Yapılacak Çalışmalar:
1 > Türkiye-Mısır iş birliği yazısına göre aşağıdaki ifadelerin her biri için evet veya hayır deyin ve kararınızı belirleyen sözcükleri metinden aynen aktarın. (a) Cumhurbaşkanı Erdoğan’ın Mısır ziyareti iki ülke arasında yeni bir dönemin başlangıcına işaret ediyor. (b) İki ülke arasındaki ilişkiler 2010 yılından itibaren gerilmiştir. (c) Libya ve Sudan’daki krizler, potansiyel iş birliklerinin somut çıktılar üreteceği noktalar arasında gösteriliyor.
2 > Kaynak malzemedeki satırları, satırların başından başlayıp "level of consensus that would enable" ifadesini içeren satırla bitecek şekilde, iki uç da dahil olmak üzere numaralı liste olarak düzenleyin. Boş satırları listeye almayın.

Alıntılanan Metin:

Türkiye-Mısır İş Birliği ve Bölgesel Krizlere Çözüm Arayışı

Doç. Dr. İsmail Numan Telci, Türkiye ve Mısır’ın kuracağı ortak işbirliği mekanizmalarını ve bölgeye etkilerini Fokus+ için kaleme aldı.
İsmail Numan Telci
Türkiye-Mısır İş birliği ve Bölgesel Krizlere Çözüm Arayışı
13 Şubat 2024

Cumhurbaşkanı Recep Tayyip Erdoğan’ın Mısır ziyareti ilişkileri kadim bir geçmişe dayanan ve hem tarihi hem de kültürel ortak geçmişe sahip olan İslam dünyasının bu iki önemli ülkesi arasında yeni bir dönemin başlangıcına işaret ediyor. Bu yeni dönemde dış politikadaki görüş ayrılıklarının azaldığı, ticarette ve yatımlarda iş birliğinin artırıldığı, kültürel etkileşimlerin güçlendirildiği ve bölgesel krizlerin çözümünde ortaklıkların öncelendiği bir stratejik iş birliği yaklaşımının ön planda olacağı söylenebilir.  

Bunun da ötesinde Türkiye ve Mısır arasındaki stratejik iş birliğinin, Ortadoğu ve Afrika'da devam eden bölgesel krizlerin çözümünde kritik bir rol oynayabileceği ve bunun da ötesinde İslam coğrafyası içinde sosyal, siyasi ve ekonomik bütünleşme açısından bir itici güç olabileceği söylenebilir. Bu anlamda Gazze başta olmak üzere Libya ve Sudan’da devam eden krizler, iki ülke arasındaki potansiyel iş birliklerinin somut çıktılar üreteceği noktalar arasında gösterilebilir. Bununla beraber 2013 yılından itibaren gerilen ilişkilerin gölgesinde bir başka çekişme noktası olan Doğu Akdeniz, yeniden iki bölgesel aktörün çıkar ve önceliklerinin birbiriyle eş güdümlü hale geldiği bir bölgeye dönüşebilir.

Kaynak Malzeme:
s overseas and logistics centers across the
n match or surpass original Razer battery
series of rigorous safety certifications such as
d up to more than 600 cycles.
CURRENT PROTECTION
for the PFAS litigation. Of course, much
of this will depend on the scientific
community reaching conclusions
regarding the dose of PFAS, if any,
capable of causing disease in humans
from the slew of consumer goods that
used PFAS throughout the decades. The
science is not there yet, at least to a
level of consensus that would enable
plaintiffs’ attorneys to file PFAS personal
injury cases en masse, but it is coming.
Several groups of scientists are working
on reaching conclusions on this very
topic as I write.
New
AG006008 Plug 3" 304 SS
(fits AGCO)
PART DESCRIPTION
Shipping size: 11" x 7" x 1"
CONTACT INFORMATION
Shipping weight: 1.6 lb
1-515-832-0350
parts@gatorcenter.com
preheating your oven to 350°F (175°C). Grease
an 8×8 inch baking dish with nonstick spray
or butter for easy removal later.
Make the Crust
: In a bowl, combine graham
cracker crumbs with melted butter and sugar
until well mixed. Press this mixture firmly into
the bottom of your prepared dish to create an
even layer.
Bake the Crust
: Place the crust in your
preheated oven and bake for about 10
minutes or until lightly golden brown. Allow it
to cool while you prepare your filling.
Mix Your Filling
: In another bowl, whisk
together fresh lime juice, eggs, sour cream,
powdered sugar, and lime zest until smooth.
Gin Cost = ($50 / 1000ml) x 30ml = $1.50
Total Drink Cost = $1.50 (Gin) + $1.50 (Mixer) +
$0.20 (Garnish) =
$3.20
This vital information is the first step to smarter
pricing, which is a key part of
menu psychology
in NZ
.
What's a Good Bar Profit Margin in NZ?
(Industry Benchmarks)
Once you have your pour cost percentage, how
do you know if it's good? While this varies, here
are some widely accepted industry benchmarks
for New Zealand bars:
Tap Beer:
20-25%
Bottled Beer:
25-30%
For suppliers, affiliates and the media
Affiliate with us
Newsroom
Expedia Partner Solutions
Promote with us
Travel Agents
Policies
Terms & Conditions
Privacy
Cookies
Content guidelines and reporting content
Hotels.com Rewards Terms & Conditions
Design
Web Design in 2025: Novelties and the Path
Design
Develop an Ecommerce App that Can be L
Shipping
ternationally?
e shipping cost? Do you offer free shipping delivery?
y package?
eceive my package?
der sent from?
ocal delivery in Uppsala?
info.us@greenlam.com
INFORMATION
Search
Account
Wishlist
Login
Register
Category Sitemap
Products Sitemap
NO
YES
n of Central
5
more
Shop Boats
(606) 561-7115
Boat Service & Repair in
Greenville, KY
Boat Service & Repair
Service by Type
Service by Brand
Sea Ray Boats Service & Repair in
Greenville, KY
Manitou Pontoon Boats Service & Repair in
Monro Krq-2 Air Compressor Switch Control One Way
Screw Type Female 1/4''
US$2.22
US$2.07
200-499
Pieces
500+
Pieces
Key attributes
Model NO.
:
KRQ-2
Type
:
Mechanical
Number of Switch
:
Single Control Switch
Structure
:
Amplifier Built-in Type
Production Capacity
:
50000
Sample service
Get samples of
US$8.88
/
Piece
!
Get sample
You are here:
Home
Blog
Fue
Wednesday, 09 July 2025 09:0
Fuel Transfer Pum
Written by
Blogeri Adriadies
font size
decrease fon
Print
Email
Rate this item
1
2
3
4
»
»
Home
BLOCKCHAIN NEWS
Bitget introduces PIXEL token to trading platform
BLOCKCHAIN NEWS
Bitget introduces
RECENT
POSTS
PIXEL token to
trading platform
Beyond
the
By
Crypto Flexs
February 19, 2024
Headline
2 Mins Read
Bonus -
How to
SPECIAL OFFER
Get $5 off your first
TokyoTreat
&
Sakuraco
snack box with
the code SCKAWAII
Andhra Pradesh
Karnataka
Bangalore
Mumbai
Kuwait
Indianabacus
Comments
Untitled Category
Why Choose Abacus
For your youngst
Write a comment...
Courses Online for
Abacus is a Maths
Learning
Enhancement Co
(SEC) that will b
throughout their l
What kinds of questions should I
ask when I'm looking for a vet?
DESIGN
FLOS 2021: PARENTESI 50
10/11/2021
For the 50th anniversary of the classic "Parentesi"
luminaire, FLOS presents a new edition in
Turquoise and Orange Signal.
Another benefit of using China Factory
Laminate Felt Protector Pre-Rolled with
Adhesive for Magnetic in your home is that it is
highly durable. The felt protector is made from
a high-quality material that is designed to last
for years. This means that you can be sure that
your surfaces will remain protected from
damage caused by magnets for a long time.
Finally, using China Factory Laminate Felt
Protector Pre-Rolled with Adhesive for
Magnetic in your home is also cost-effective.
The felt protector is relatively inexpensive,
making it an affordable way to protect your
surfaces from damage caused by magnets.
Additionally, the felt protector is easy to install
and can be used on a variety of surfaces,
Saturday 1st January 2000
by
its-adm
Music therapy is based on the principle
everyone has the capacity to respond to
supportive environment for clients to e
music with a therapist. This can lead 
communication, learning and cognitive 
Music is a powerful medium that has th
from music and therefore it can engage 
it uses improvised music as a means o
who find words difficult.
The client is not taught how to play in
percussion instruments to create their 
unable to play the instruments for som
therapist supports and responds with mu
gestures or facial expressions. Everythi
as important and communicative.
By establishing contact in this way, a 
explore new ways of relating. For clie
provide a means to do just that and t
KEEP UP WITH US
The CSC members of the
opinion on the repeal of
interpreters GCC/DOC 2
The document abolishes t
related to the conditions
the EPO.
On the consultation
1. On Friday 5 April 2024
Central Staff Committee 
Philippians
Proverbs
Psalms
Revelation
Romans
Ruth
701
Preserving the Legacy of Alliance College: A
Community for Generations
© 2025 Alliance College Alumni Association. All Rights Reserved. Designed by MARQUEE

Cevap Anahtarı:
1 >
(a) Evet: "yeni bir dönemin başlangıcına işaret ediyor"
(b) Hayır: "2013 yılından itibaren gerilen ilişkilerin"
(c) Evet: "Gazze başta olmak üzere Libya ve Sudan’da devam eden krizler, iki ülke arasındaki potansiyel iş birliklerinin somut çıktılar üreteceği noktalar arasında gösterilebilir"

2 >
1. s overseas and logistics centers across the
2. n match or surpass original Razer battery
3. series of rigorous safety certifications such as
4. d up to more than 600 cycles.
5. CURRENT PROTECTION
6. for the PFAS litigation. Of course, much
7. of this will depend on the scientific
8. community reaching conclusions
9. regarding the dose of PFAS, if any,
10. capable of causing disease in humans
11. from the slew of consumer goods that
12. used PFAS throughout the decades. The
13. science is not there yet, at least to a
14. level of consensus that would enable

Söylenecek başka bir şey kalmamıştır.